We were whisked to the other side of the island on motorbikes and saw the eye-opening living conditions away from the touristy areas.
We were parked on a shady patio to await the arrival of the students and served the ubiquitous cinnamon tea and two plates of baked goods. We were the object of curiosity, as always.
When the students arrived we were coached to introduce ourselves with our names, boat name and where we come from. Then the teacher asked us to tell something about ourselves then make up five questions as a quiz to test the students’ listening comprehension. We had heard about this from the other cruisers and discussed it beforehand, and we even brought visual aids.
I spoke first and showed on our soft globe where we come from and wrote “Pennsylvania” on the whiteboard. I told them we have four seasons, spring, summer, autumn, winter, and that summer is very hot, and winter is very cold. I tried to explain how cold but I think subzero temperatures are hard to convey to folks who live near the equator.
I erased my notes on the whiteboard and wrote my five questions, which they answered in their copy books.
Then it was Jack’s turn. He talked about the animals we have in Pennsylvania, as the teacher translated the names of some that Jack listed. When he talked about bears we showed our stuffed black bear — our onboard reminder of our previous home — to the delight of the students. Jack told them a real black bear is as big as a man.

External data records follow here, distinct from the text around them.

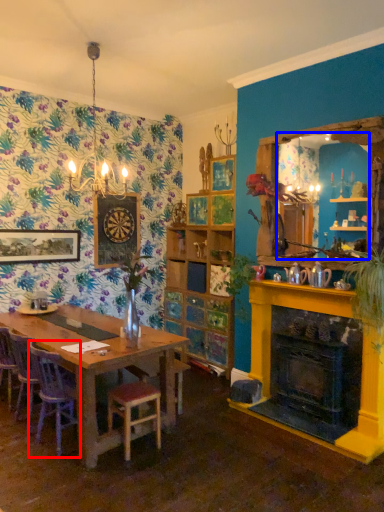
Question: Which point is closer to the camera, chair (highlighted by a red box) or mirror (highlighted by a blue box)?

Choices:
 (A) chair
 (B) mirror

Answer: (A)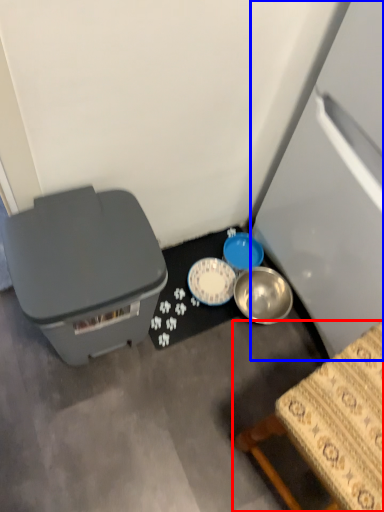
Question: Which point is further to the camera, furniture (highlighted by a red box) or refrigerator (highlighted by a blue box)?

Choices:
 (A) furniture
 (B) refrigerator

Answer: (A)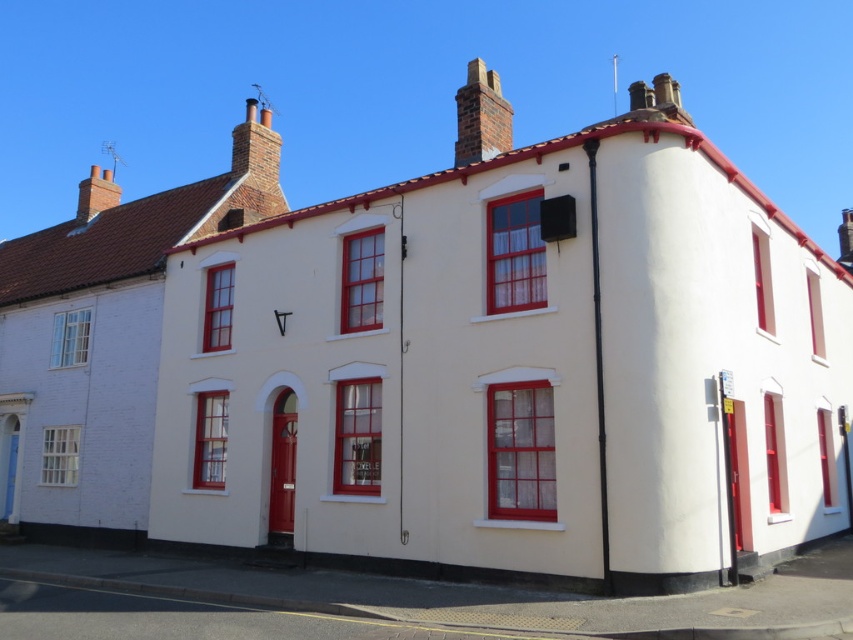
You are an architect designing a new building inspired by this image. You need to decide the size of the white painted wood trim at center and the brick chimney at upper center. Which one should you make larger?

The white painted wood trim at center is bigger than the brick chimney at upper center, so you should make the white painted wood trim at center larger than the brick chimney at upper center.

You are standing in front of the building and notice a specific point marked at coordinates (515,369). What object is located at that exact point?

The white painted wood trim at center is located at point (515,369).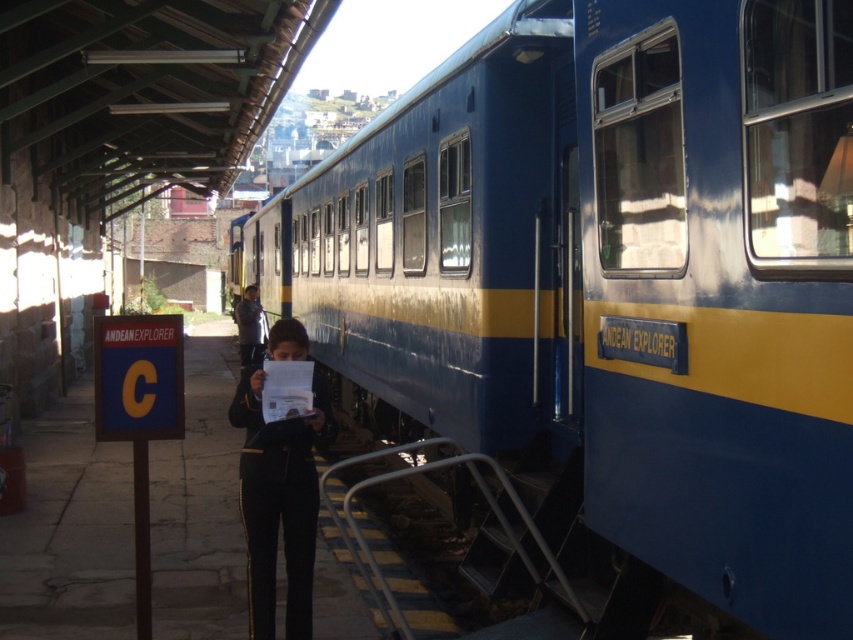
Does black fabric pants at center have a greater width compared to dark blue uniform at center?

No, black fabric pants at center is not wider than dark blue uniform at center.

Does black fabric pants at center appear on the right side of dark blue uniform at center?

Correct, you'll find black fabric pants at center to the right of dark blue uniform at center.

Find the location of a particular element. black fabric pants at center is located at coordinates (279, 502).

Can you confirm if blue polished metal train at center is taller than dark blue uniform at center?

Yes, blue polished metal train at center is taller than dark blue uniform at center.

Does point (271, 228) come farther from viewer compared to point (248, 316)?

Yes, point (271, 228) is behind point (248, 316).

Does point (782, 547) come in front of point (234, 317)?

Yes, it is.

Identify the location of blue polished metal train at center. (612, 292).

Does point (460, 285) come in front of point (300, 442)?

No, it is behind (300, 442).

Consider the image. Does blue polished metal train at center come behind black fabric pants at center?

No, it is not.

Image resolution: width=853 pixels, height=640 pixels. I want to click on blue polished metal train at center, so click(612, 292).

Jack erased his notes and wrote out his own questions, including “How big is a bear?”
After the students answered all the questions we had to grade their quizzes and sign our names to the papers, and in a “formal” ceremony, hand the papers back and congratulate them on their achievement, shaking each hand in turn.
In the end we were serenaded with great gusto with the Kookaburra Song and three or four other easy songs, many with counting or repetition in them, good for learning English. The teacher asked us to teach them a song but for the life of me I couldn’t come up with anything appropriate on the spot.

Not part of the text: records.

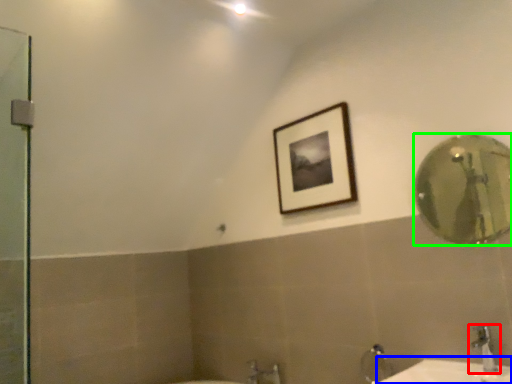
Question: Estimate the real-world distances between objects in this image. Which object is closer to tap (highlighted by a red box), counter top (highlighted by a blue box) or mirror (highlighted by a green box)?

Choices:
 (A) counter top
 (B) mirror

Answer: (A)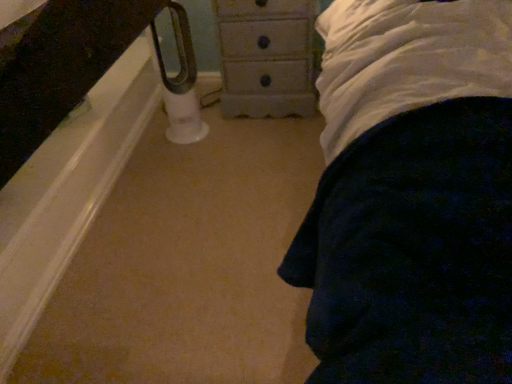
Locate an element on the screen. This screenshot has height=384, width=512. free point in front of white plastic towel bar at lower left is located at coordinates (186, 158).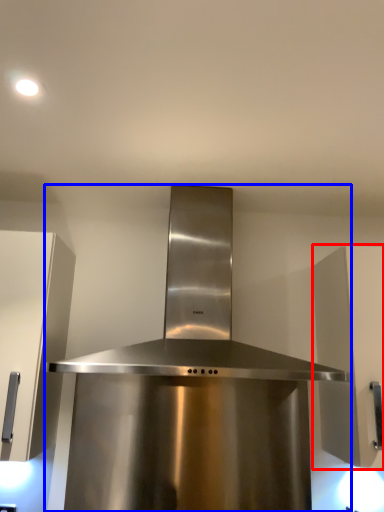
Question: Which object appears farthest to the camera in this image, cabinetry (highlighted by a red box) or home appliance (highlighted by a blue box)?

Choices:
 (A) cabinetry
 (B) home appliance

Answer: (A)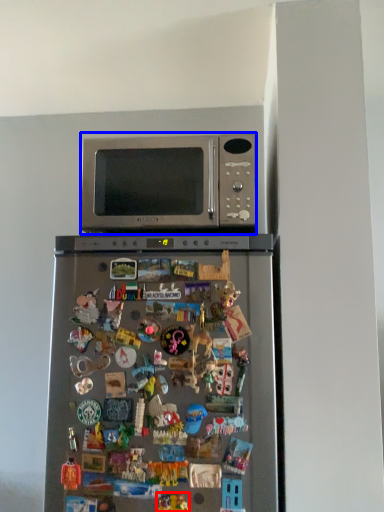
Question: Among these objects, which one is nearest to the camera, toy (highlighted by a red box) or microwave oven (highlighted by a blue box)?

Choices:
 (A) toy
 (B) microwave oven

Answer: (A)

Now that we’ve done this once and know what the kids responded to we’ll do a little better next time. It was definitely a rewarding experience and I think even Jack enjoyed it.

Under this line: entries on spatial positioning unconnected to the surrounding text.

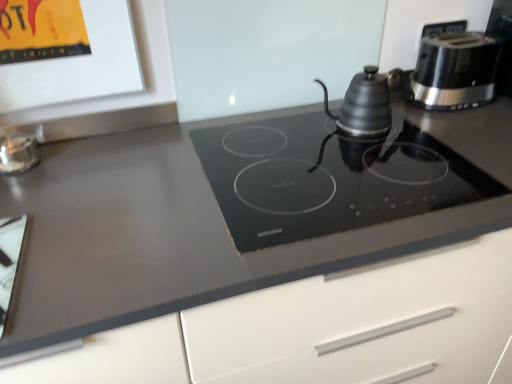
Question: Could you tell me if white glossy cutting board at lower left, which ranks as the second appliance in top-to-bottom order, is turned towards clear glass jar at left, which is the second appliance in front-to-back order?

Choices:
 (A) yes
 (B) no

Answer: (B)

Question: From the image's perspective, is white glossy cutting board at lower left, which is the 1th appliance in bottom-to-top order, beneath clear glass jar at left, which is the second appliance in front-to-back order?

Choices:
 (A) no
 (B) yes

Answer: (B)

Question: Is white glossy cutting board at lower left, which is counted as the 1th appliance, starting from the front, bigger than clear glass jar at left, the 2th appliance from the bottom?

Choices:
 (A) yes
 (B) no

Answer: (A)

Question: Is clear glass jar at left, placed as the 1th appliance when sorted from top to bottom, surrounded by white glossy cutting board at lower left, which is counted as the 1th appliance, starting from the front?

Choices:
 (A) no
 (B) yes

Answer: (A)

Question: From the image's perspective, does white glossy cutting board at lower left, which is the 1th appliance in bottom-to-top order, appear higher than clear glass jar at left, the 2th appliance from the bottom?

Choices:
 (A) yes
 (B) no

Answer: (B)

Question: In terms of height, does black plastic toaster at upper right, arranged as the second kitchen appliance when viewed from the left, look taller or shorter compared to black glass cooktop at center?

Choices:
 (A) short
 (B) tall

Answer: (B)

Question: Considering the positions of black plastic toaster at upper right, arranged as the second kitchen appliance when viewed from the left, and black glass cooktop at center in the image, is black plastic toaster at upper right, arranged as the second kitchen appliance when viewed from the left, wider or thinner than black glass cooktop at center?

Choices:
 (A) wide
 (B) thin

Answer: (B)

Question: Looking at the image, does black plastic toaster at upper right, acting as the first kitchen appliance starting from the right, seem bigger or smaller compared to black glass cooktop at center?

Choices:
 (A) big
 (B) small

Answer: (B)

Question: Do you think black plastic toaster at upper right, arranged as the second kitchen appliance when viewed from the left, is within black glass cooktop at center, or outside of it?

Choices:
 (A) outside
 (B) inside

Answer: (A)

Question: From the image's perspective, is black glass cooktop at center above or below matte black kettle at upper right, the first kitchen appliance viewed from the left?

Choices:
 (A) below
 (B) above

Answer: (A)

Question: In the image, is black glass cooktop at center positioned in front of or behind matte black kettle at upper right, the first kitchen appliance viewed from the left?

Choices:
 (A) behind
 (B) front

Answer: (B)

Question: Is black glass cooktop at center inside or outside of matte black kettle at upper right, the 2th kitchen appliance positioned from the right?

Choices:
 (A) outside
 (B) inside

Answer: (A)

Question: Is point (466, 165) closer or farther from the camera than point (366, 94)?

Choices:
 (A) farther
 (B) closer

Answer: (B)

Question: From a real-world perspective, is white glossy cutting board at lower left, which is the 1th appliance in bottom-to-top order, physically located above or below black plastic toaster at upper right, acting as the first kitchen appliance starting from the right?

Choices:
 (A) below
 (B) above

Answer: (A)

Question: Is point (5, 294) closer or farther from the camera than point (473, 89)?

Choices:
 (A) closer
 (B) farther

Answer: (A)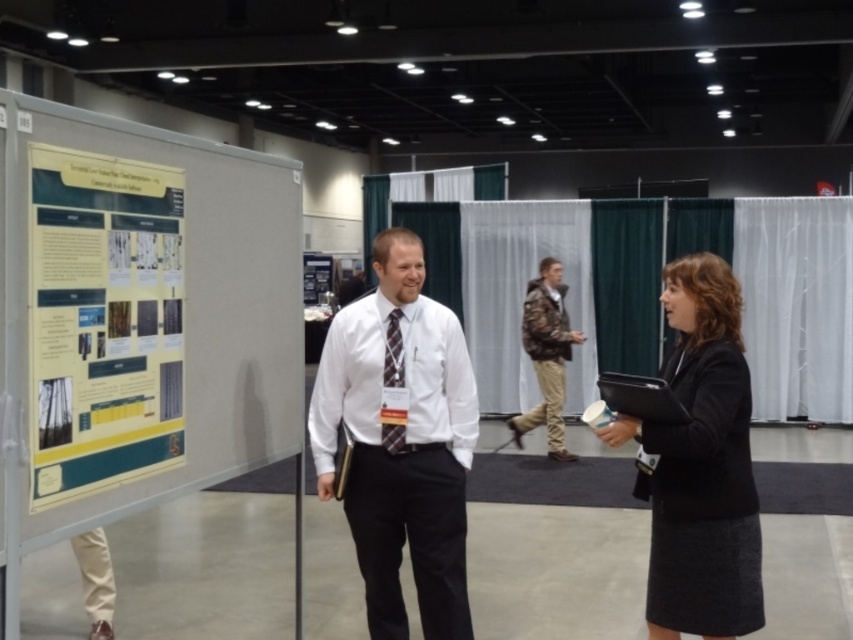
Is yellow paper poster at left positioned before camouflage jacket at center?

Yes, it is.

Is point (33, 310) less distant than point (531, 413)?

Yes, it is.

Is point (49, 440) more distant than point (544, 310)?

No.

Image resolution: width=853 pixels, height=640 pixels. In order to click on yellow paper poster at left in this screenshot , I will do `click(103, 321)`.

The width and height of the screenshot is (853, 640). Describe the element at coordinates (103, 321) in the screenshot. I see `yellow paper poster at left` at that location.

Looking at this image, is yellow paper poster at left below plaid fabric tie at center?

Actually, yellow paper poster at left is above plaid fabric tie at center.

Is point (132, 417) farther from viewer compared to point (395, 422)?

That is False.

Where is `yellow paper poster at left`? yellow paper poster at left is located at coordinates click(x=103, y=321).

Who is more distant from viewer, (554, 412) or (401, 346)?

Point (554, 412)

Who is higher up, camouflage jacket at center or plaid fabric tie at center?

Positioned higher is plaid fabric tie at center.

Is point (520, 445) less distant than point (390, 385)?

No, (520, 445) is behind (390, 385).

Find the location of a particular element. The height and width of the screenshot is (640, 853). camouflage jacket at center is located at coordinates (546, 355).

Pulau Bandaneira is a tiny little island, but jam-packed with surviving evidence of the nutmeg wars along with more recent historic buildings and newer accommodations to the tourist trade. We tried, in the stifling heat of the day, to explore as much as we could in the time we had left.
On one hot day we corralled the crew of Erie Spirit to join us for lunch at a nearby café where the food was cooked to order by Rose in her back alley kitchen. And it was delicious!
After lunch we followed a hand drawn map in search of a couple of notable buildings.
We started at the beautiful Cilu Bintang, a guesthouse and restaurant where we enjoyed a welcome dinner the night we arrived. It’s a Dutch colonial reproduction decorated to the max with artifacts from the nutmeg trade and lovely cool gardens and balconies. The owner is also the go-to person for tours and information.
Further out of town we met a local man who guided us to the Hatta House, the early 20th century home in exile of an Indonesian revolutionary who became Vice President after independence. It’s easy to see that this exile may not have been so terrible. The house is lovely, and now seems to be occupied variously by squatters and community groups.
The man who showed us around is pioneering a recycling campaign to help the Bandanese better manage their considerable waste stream, which ends up along the waterways and is the only sad blot on these gorgeous islands. We made a small donation of support for his efforts by buying a couple of the purses his group makes from plastic wrappers.
The heat finally chased us back to the waterfront and a cold drink in the shade. I think I could live here.